• _TRY IT_
Transcribe the listing exactly, skipping every picture.

• _SUPPLIED DATA_
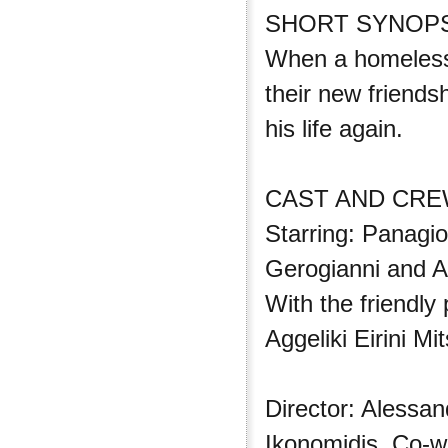
SHORT SYNOP
When a homeless 
their new friends
his life again.
CAST AND CR
Starring: Panagio
Gerogianni and 
With the friendly 
Aggeliki Eirini M
Director: Alessan
Ikonomidis, Co-wr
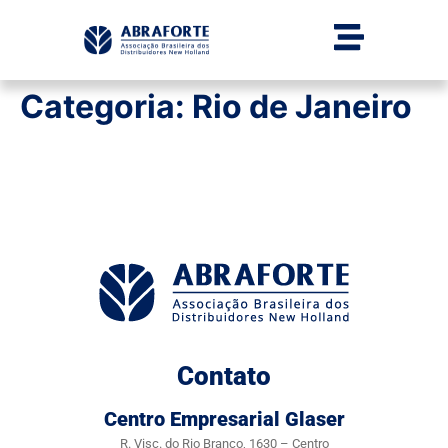
Categoria:
Rio de Janeiro
Contato
Centro Empresarial Glaser
R. Visc. do Rio Branco, 1630 – Centro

• _FINISHED EXERCISE_
SHORT SYNOP
When a homeless 
their new friends
his life again.
CAST AND CR
Starring: Panagio
Gerogianni and 
With the friendly 
Aggeliki Eirini M
Director: Alessan
Ikonomidis, Co-wr
Categoria:
Rio de Janeiro
Contato
Centro Empresarial Glaser
R. Visc. do Rio Branco, 1630 – Centro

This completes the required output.